NEWS

Yemen: Journalists at risk as protests spread
The government may claim that media workers are protected, but the reality on Yemen's streets is very different, says Iona Craig
09 Mar 11

The government may claim that media workers are protected, but the reality on Yemen’s streets is very different. Iona Craig reports

Journalists are protected and free to go about their work, claim Yemen’s government and President Ali Abdullah Saleh, but the reality on Yemen’s streets is very different as anti-regime protests continue to spread.

Reporters and photographers trying to cover demonstrations complain of being attacked by pro-Saleh loyalists and state security and local press outlets have also been targeted.  News website Al-Masdar was blocked on 27 February, for the fifth time since its launch in 2009.

Vehicles carrying copies of the newspaper to Aden have been blocked from entering the southern city during the last two weeks, Ali Al-Garadi, editor-in-chief, Al-Dyar, told the Yemen Times.

Human Rights Watch last month listed 31 journalists who were beaten or harassed during recent anti-government protests, despite Saleh ordering security forces to “provide the needed protection for journalists to help them carry out their job”.

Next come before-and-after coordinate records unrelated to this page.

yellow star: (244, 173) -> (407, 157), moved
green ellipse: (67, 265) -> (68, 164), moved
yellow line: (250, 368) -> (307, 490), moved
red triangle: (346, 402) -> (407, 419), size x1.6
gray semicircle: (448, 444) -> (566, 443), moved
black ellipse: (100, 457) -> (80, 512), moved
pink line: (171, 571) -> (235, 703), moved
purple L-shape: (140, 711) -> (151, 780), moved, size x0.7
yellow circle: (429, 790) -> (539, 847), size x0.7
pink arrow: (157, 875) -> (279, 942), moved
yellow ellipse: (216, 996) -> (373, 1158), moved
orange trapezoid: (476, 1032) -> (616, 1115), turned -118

Since then the number has grown. The Yemeni Journalists Syndicate, which had its own building stormed ten days ago, has recorded 53 cases of bullying, ranging from threatening phone calls to physical attacks.

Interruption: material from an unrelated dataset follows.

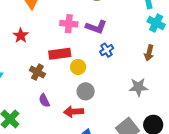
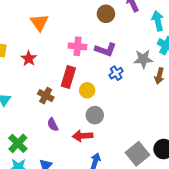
red rectangle: (60, 54) -> (68, 77), turned -65
gray star: (138, 87) -> (143, 59), moved

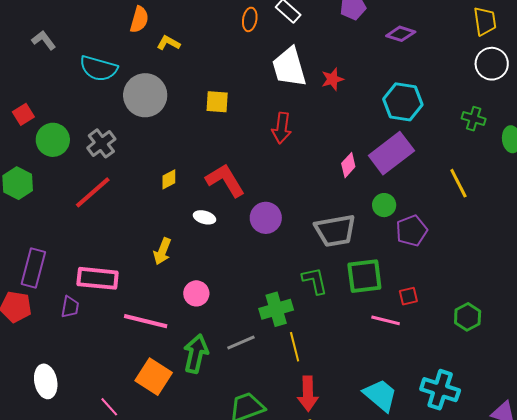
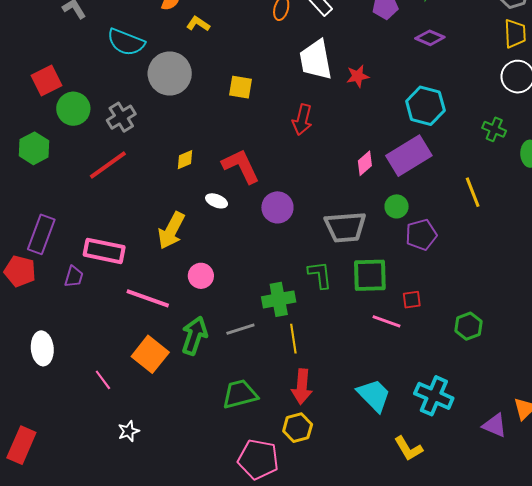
red square: (23, 114) -> (47, 80), size x1.4
yellow arrow: (162, 251) -> (171, 231), size x1.4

Local Yemeni journalists remain at greatest risk, with assaults on journalists reported in Aden, Ibb and Ad-Dali, whilst the house of Nasser Abdullah Aldibibi, editor of Al-Hurra newspaper, was torched on 2 March in Sana’a.

Foreign journalists, in particular photographers, have also been victims of the media crackdown. Plain clothes PSO (Political Security Organisation) officers have taken or broken camera equipment and confiscated memory cards. Following an altercation over filming at protests, the PSO stopped one journalist’s taxi at gunpoint.

Getting into the country is also increasingly difficult. Yemen has “temporarily suspended all media-related visa processing until further notice”. This is due to the “overwhelming number of visas demanded”, according to a government statement issued on 4 March.

Dublin-based photographer, Paulo Nunes dos Santos, didn’t even make it out of the airport after receiving his entry visa. Security men confiscated his passport and mobile phone before deporting him on 6 March.

Despite attempts to curtail media coverage the call for an end to Saleh’s 32-year rule has grown stronger. Anti-government protests have spread across the country, to 20 of Yemen’s 21 provinces.

Anti-Saleh rhetoric has become more prevalent. Children and students can be heard singing revolution songs in the streets of the capital. Political debates on the “debabs” (public transport mini-buses) around Sana’a, openly criticising the president, are becoming almost familiar – something few would have been brave enough to do a month ago.